• [Short problem]: Pick up the walkthrough on loading Amazon reviews into Logstash and Kibana, and continue it from its final sentence.

• [Text shown]:
------------------------------------------------------------------------
Loading the .config file
You'll want to save this .config file in a Text Editor like Sublime. Make sure that all the brackets and curly braces and other syntax is error-free. Too many times I've messed up on syntax and couldn't run the script!
Now load the file into logstash by inputting the following in the third Terminal tab:
cd /usr/local/Cellar/logstash/5.6.2
bin/logstash -f /Users/catherineordun/Documents/data/Kaggle/logstash_amazon.config
If successful, you'll see logstash loading up the 568,454 records like so:
Kibana Visualization
Go under ‘Dev Tools’ and you’ll find the Console. Type in GET _cat/indices
(it’ll auto-suggest) to view all the indices that are loading. You’ll notice that as Logstash loads the Amazon config file, the number of records will increase over time. Next, go to the Management
tab, and select a new index pattern by deleting logstash-*
, and typing in amazon
.
Now that we've loaded up our data in ElasticSearch, we should see a screen like this:
Now because I replaced the @timestamp
with datetime
, we have to search and set the time frame using the upper time filter thing, to a broad period that covers the dates when the reviews were stamped:
I set it to 1998-10-01 00:00:00.000
and 2015-01-01 23:59:59.999
, which got me all 568,454 hits (records). Now with this, I selected on the right pane, the fields I wanted to add to the view. You can toggle the fields to the left and right as well as sort them once you add
them. Here, I chose to add ProductID
, Summary
, Score
, tb_polarity
, and text_cln
.
Now we can do cool things like count up and retrieve all the reviews mentioning Doritos:
Helpful Tips
Also, remember. If you mess up (and this may be my hard way), you’ll need to delete the existing index, especially if you’re likely keep the name of the index when you update the .config file. For example, I actually loaded up a logstash_amazon2.config (as opposed to logstash_amazon.config), but I didn’t change the index name. I left it as index => amazon
. In that case, we need to make sure we delete the existing index, otherwise you’ll get double the number of records when you load Logstash next time.
Other helpful tips which may be obvious. If at any time you want to stop Logstash from loading the current index/config file, use control-c
to terminate the operation.
Dashboard
Now, we can create a series of visualizations using the Visualizations
tab and add them to the Dashboard
which is really simple to do.
------------------------------------------------------------------------
• [Stored data]:

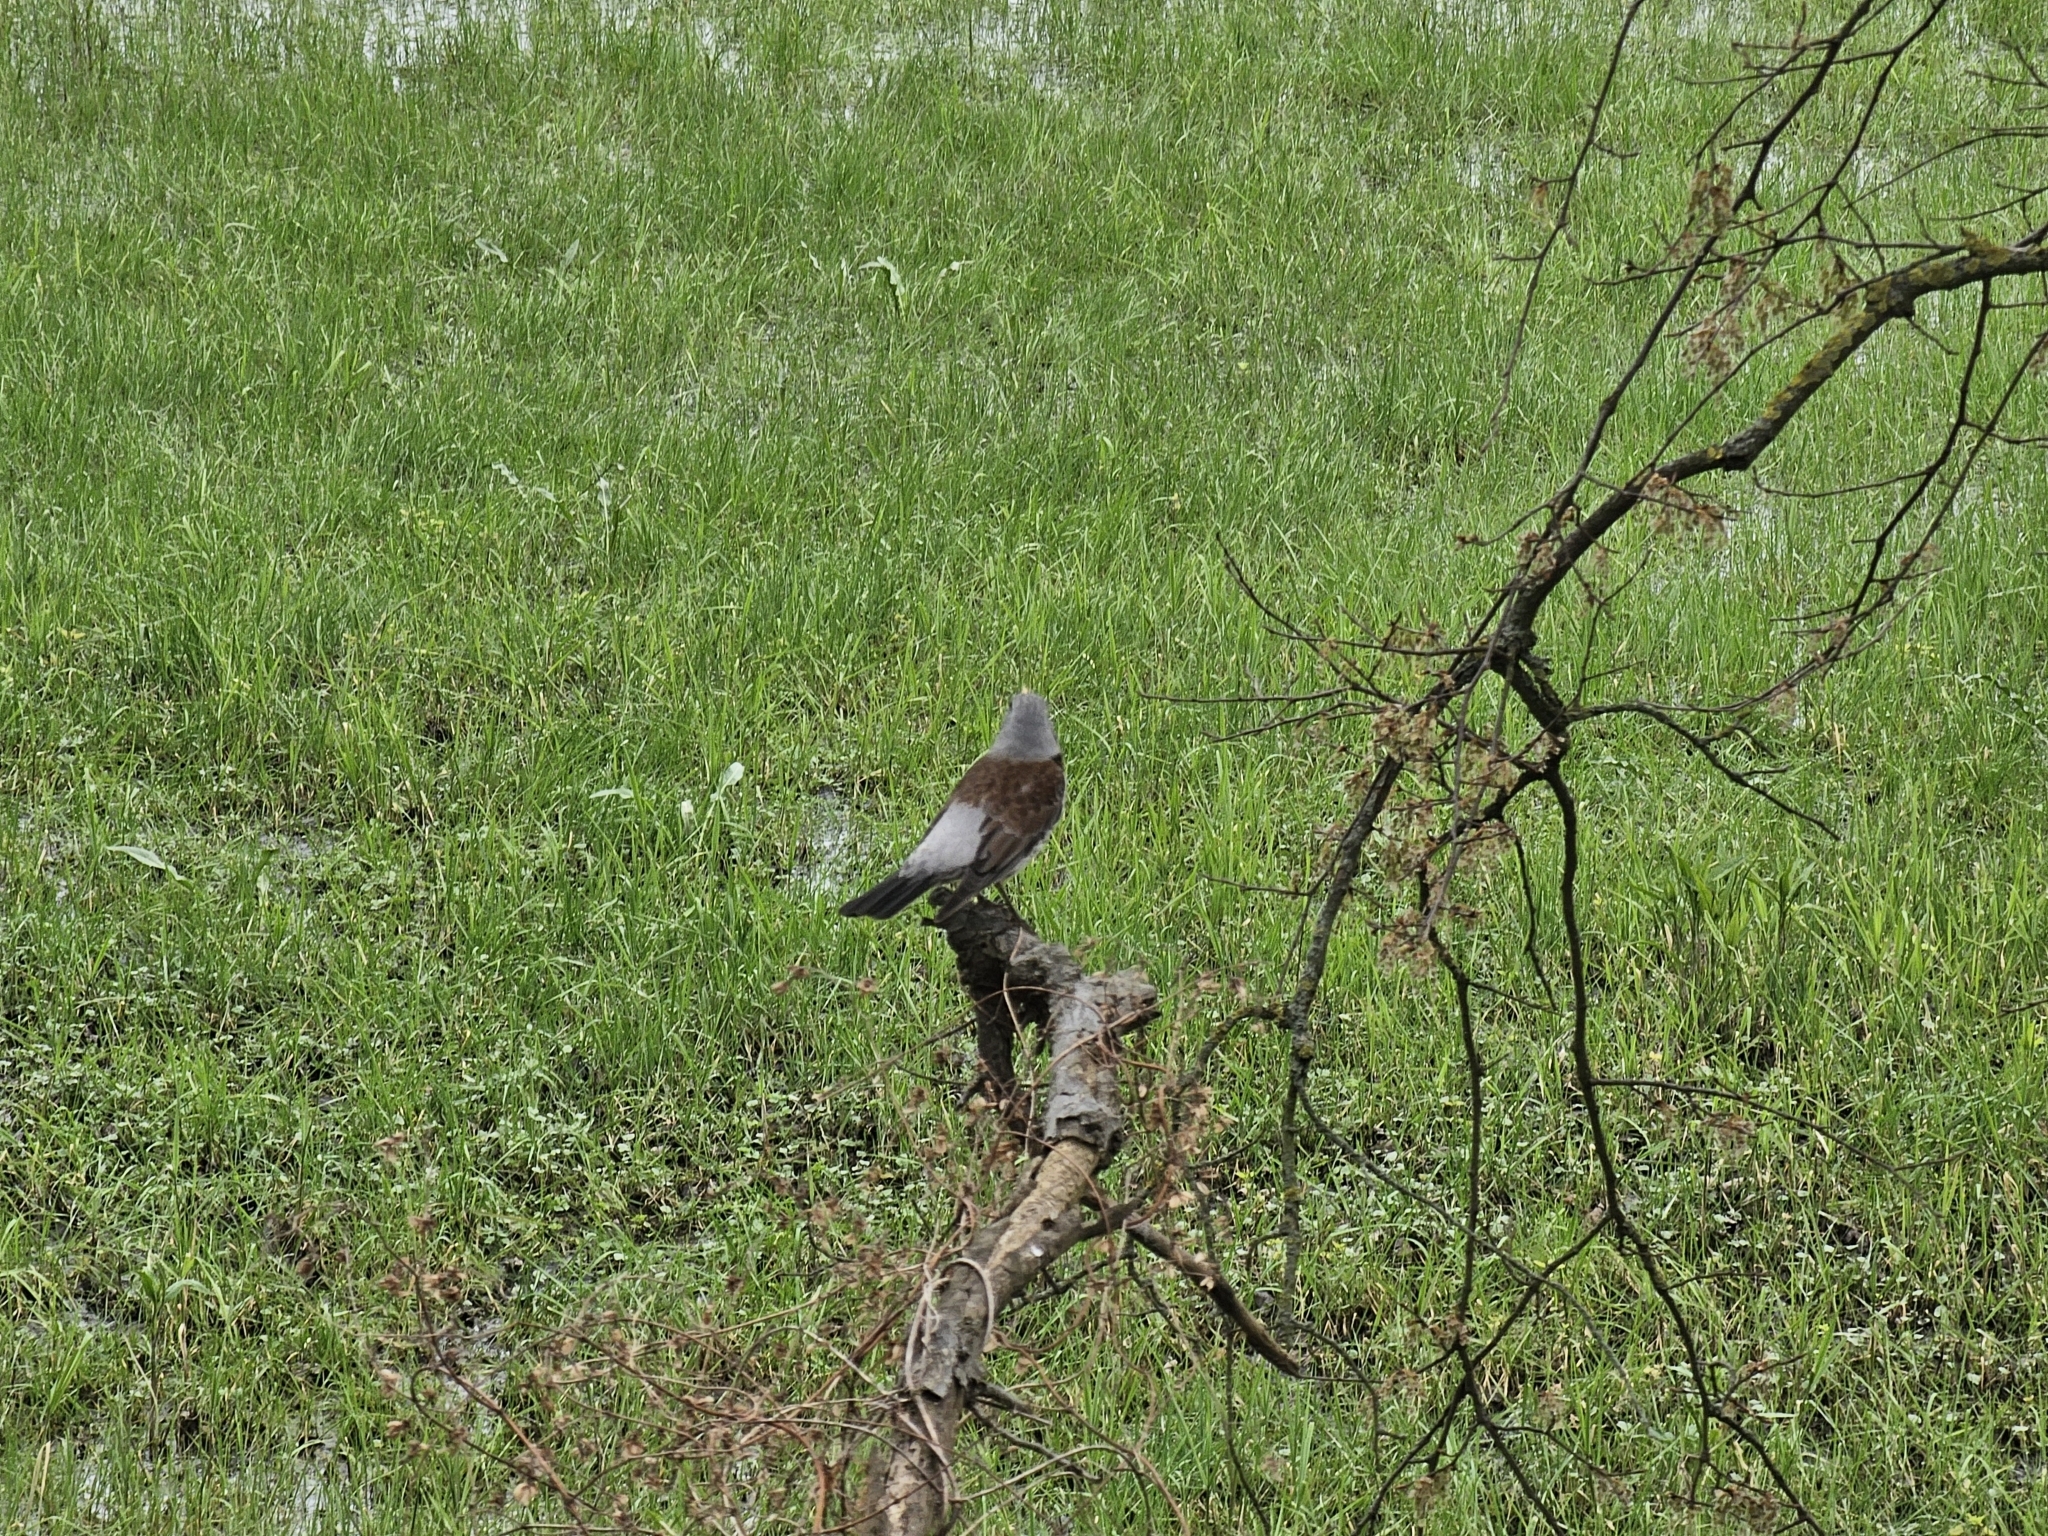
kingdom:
------------------------------------------------------------------------
• [Result for this task]:
We have our timeline at the top showing all counts of records by time. To the bottom there's a wordcloud using the summary.keyword
tag term. Like below:
And what's cool is that if you click on for example, "Disappointing", all the filters will update, giving you a sense of how many records over what time period and the average sentiment of the reviews
Going back to the Doritos example, there's a simple date histogram specifically filtered for text_cln
is doritos
, as well as a table of the reviews containing "doritos".
And at the very bottom, we have an area map filtered by the years, of the total number of reviews by the 5-star rating.
Conclusion
From what I understand, if you clone this dashboard, I can share the link with you and if you have ELK installed you can run it in Kibana. Email me if you'd like to get the dashboard. Thanks for reading, hope this was helpful.
Troubleshooting
Fatal Port Error on Logstash
Solution: kill an instance
May 21 2018. Ever since I installed the latest version of ELK 6.2, I started having some problems. I'll continue to update the below, but I wanted to add some troubleshooting tips along the way in case the ElasticSearch blogs didn't cover these.
FATAL Port 5601 is already in use. Another instance of Kibana may be running!
What to do?
C02V40QSHTDG:~ catherineordun$ ps -ef | grep kibana
501 7098 1 0 1:34PM ?? 0:07.03
/usr/local/opt/kibana/bin/../libexec/node/bin/node --no-warnings
/usr/local/opt/kibana/bin/../src/cli
501 9185 9050 0 1:49PM ttys002 0:00.00 grep kibana
C02V40QSHTDG:~ catherineordun$ kill -9 7098
C02V40QSHTDG:~ catherineordun$ ps -ef | grep kibana
501 9189 9050 0 1:49PM ttys002 0:00.00 grep kibana
C02V40QSHTDG:~ catherineordun$ kibana
log [17:50:02.917] [info][status][plugin:kibana@6.2.4] Status
changed from uninitialized to green - Ready
log [17:50:02.956] [info][status][plugin:elasticsearch@6.2.4]
Status changed from uninitialized to yellow - Waiting for
Elasticsearch
log [17:50:03.091] [info][status][plugin:timelion@6.2.4] Status
changed from uninitialized to green - Ready
log [17:50:03.096] [info][status][plugin:console@6.2.4] Status
changed from uninitialized to green - Ready
log [17:50:03.100] [info][status][plugin:metrics@6.2.4] Status
changed from uninitialized to green - Ready
log [17:50:03.116] [info][listening] Server running at
http://localhost:5601
log [17:50:03.155] [error][status][plugin:elasticsearch@6.2.4]
Status changed from yellow to red - Your Kibana index is out of
date, reset it or use the X-Pack upgrade assistant.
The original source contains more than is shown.